I wanted to get your thoughts on a behaviour I noticed in ERPNext when handling return to supplier entries. Here is the scenario:
We receive a shipment from supplier, there are many costs associated with this such as local shipping, customs, and freight charges. So, we use Landed Cost voucher to add the costs associated to the item’s valuation.
A few weeks later we notice some defects in some of the products. We reach out to our supplier, and they issue a credit note. However, supplier doesn’t care about our extra cost on the product and only issue a credit for the amount they invoiced.
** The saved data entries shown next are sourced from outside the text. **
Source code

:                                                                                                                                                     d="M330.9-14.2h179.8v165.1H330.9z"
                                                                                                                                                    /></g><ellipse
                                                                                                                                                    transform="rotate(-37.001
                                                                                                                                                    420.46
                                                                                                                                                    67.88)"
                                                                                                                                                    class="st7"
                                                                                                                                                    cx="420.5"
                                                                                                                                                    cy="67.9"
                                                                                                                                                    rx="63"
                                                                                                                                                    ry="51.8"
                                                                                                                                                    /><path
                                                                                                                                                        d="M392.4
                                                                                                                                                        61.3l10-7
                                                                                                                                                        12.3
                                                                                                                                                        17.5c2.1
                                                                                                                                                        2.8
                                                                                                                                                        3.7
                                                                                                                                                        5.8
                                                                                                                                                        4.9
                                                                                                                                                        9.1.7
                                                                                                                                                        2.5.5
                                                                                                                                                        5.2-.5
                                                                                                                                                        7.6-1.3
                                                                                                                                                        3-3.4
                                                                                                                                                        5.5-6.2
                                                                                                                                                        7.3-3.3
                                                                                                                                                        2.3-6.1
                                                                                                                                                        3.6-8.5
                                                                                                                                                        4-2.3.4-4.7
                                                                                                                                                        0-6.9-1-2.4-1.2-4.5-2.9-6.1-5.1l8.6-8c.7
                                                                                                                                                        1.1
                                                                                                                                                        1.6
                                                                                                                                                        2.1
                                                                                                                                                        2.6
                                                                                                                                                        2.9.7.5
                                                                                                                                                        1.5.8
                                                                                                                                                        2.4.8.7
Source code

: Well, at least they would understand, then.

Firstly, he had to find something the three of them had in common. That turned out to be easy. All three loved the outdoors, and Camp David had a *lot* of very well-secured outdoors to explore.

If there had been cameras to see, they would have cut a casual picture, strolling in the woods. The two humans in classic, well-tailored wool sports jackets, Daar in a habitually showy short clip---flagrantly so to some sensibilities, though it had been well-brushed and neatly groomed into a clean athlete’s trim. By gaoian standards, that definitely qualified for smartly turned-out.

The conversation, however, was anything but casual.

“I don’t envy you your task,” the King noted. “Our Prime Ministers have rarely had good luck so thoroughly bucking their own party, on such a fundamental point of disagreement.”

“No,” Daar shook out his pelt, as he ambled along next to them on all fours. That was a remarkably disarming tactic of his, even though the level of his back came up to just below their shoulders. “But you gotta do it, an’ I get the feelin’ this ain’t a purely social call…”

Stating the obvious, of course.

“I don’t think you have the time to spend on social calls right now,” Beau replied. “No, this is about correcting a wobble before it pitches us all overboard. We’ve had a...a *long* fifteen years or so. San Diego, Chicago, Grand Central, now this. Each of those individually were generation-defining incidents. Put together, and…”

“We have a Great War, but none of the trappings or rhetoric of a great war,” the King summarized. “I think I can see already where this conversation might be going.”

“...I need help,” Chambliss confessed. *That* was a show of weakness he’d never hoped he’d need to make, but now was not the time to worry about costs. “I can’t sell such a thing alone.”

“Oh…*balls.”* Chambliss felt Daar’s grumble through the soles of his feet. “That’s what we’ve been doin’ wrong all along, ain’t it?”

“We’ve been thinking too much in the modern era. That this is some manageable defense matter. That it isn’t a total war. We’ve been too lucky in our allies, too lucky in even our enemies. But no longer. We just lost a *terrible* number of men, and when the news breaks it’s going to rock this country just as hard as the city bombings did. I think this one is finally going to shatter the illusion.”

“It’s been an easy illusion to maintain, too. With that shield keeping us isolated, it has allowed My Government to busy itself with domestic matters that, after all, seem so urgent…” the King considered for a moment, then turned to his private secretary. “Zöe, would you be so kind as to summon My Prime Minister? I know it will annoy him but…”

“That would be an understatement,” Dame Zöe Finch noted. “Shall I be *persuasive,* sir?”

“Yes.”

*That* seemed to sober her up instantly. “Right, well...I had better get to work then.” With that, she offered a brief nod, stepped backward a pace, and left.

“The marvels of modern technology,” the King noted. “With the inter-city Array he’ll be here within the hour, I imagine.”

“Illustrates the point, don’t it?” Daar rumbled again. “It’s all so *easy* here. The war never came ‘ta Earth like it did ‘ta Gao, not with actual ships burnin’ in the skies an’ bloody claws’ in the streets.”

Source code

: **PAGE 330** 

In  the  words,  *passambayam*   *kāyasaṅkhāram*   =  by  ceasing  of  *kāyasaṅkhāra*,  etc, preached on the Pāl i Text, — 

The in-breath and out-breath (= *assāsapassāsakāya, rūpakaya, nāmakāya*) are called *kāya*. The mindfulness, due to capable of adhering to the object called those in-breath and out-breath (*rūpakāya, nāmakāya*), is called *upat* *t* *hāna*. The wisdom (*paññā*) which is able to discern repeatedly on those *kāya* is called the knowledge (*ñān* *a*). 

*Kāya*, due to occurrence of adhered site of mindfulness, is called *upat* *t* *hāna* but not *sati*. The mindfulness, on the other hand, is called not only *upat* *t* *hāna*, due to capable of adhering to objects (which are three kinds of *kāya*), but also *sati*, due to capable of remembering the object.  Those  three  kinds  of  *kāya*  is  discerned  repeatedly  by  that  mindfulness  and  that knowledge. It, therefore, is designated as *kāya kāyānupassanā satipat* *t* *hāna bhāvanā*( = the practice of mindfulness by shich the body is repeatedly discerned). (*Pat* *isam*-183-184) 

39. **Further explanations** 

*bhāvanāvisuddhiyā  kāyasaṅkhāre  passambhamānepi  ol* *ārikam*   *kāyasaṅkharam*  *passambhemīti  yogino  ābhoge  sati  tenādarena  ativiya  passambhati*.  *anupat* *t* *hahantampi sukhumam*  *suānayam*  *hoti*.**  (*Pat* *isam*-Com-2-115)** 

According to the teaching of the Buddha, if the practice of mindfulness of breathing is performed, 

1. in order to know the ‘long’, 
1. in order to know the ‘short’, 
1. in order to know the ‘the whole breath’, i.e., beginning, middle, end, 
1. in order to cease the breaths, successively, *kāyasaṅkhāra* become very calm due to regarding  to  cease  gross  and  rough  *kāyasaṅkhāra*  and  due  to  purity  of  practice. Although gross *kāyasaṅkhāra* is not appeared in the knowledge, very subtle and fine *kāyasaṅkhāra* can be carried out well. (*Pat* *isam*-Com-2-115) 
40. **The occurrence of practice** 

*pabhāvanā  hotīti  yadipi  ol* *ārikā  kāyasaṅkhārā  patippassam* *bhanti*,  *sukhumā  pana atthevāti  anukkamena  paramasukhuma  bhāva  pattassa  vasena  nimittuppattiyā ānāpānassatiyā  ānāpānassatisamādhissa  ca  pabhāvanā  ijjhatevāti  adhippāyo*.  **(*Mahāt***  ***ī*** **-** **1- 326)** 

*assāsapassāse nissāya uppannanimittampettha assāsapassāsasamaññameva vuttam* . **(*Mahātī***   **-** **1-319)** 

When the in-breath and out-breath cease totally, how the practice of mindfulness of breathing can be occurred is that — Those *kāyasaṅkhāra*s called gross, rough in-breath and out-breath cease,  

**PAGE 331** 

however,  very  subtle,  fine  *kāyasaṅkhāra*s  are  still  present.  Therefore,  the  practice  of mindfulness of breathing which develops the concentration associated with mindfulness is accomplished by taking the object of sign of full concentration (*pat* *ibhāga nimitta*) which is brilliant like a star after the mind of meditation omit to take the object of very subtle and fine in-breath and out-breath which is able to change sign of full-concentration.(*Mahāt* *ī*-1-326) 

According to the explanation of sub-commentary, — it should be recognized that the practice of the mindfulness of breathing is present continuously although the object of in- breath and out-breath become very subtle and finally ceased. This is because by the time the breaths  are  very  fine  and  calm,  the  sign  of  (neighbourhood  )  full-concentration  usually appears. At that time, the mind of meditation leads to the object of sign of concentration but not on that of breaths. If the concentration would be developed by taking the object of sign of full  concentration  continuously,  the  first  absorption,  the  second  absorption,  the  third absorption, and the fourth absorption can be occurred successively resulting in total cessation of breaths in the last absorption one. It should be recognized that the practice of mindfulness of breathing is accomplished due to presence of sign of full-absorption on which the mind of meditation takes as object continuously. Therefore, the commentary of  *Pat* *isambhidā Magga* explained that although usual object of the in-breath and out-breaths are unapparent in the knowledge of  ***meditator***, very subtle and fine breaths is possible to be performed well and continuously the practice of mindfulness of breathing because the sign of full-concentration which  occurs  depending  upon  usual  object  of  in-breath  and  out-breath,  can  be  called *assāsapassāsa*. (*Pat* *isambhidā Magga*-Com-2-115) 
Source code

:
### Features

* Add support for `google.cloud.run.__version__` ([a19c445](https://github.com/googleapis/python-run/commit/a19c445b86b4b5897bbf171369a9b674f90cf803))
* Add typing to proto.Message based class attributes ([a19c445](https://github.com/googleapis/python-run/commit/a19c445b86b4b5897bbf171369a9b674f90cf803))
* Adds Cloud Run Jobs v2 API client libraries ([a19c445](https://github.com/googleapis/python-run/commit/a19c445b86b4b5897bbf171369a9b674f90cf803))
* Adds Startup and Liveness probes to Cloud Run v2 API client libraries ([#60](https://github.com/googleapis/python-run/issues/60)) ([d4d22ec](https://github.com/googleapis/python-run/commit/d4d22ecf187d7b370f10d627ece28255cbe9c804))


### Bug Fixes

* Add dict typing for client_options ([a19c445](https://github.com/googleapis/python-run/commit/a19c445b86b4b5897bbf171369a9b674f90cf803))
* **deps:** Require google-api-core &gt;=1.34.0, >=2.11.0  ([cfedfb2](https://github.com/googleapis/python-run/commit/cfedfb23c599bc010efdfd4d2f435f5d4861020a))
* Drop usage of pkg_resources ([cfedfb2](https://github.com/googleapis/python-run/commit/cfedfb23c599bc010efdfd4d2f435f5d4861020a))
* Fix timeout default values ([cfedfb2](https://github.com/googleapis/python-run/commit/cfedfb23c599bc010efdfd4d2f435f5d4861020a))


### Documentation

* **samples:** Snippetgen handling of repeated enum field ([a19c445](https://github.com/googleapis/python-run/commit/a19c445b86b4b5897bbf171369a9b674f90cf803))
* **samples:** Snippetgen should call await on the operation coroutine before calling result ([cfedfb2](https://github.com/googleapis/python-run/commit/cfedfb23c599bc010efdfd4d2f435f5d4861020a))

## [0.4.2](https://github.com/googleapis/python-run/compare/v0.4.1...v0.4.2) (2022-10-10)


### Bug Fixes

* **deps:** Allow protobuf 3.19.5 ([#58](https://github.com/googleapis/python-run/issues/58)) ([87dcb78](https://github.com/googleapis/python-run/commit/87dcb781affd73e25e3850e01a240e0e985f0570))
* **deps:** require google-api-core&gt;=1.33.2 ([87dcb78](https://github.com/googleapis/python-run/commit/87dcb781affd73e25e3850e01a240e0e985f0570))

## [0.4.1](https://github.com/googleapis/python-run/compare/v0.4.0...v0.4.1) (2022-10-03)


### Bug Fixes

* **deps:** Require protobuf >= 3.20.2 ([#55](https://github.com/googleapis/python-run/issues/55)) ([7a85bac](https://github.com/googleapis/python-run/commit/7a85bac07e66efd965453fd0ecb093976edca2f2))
Therefor, the difference between the amount credited and the item valuation (I believe) becomes an expense to the company.
Purchase Invoice (Debit Note) against the supplier for the credit not supplier issued. (Update Stock is checked)
The amount credited from supplier is transferred from Stock account to supplier accounts payable account.
The difference between the amount credited from supplier and item valuation would be booked as some expense for the company. Possibly “Expenses Included in Valuation”
The difference between valuation rate and suppliers credit note is booked against “Cost of Goods Sold” I don’t know why; I suspect this is a bug. Why would it book against such an account when the goods haven’t been sold?
I’ve found a similar behaviour in the past doing a different flow:
Does anyone have any experience why the valuation difference books against COGS?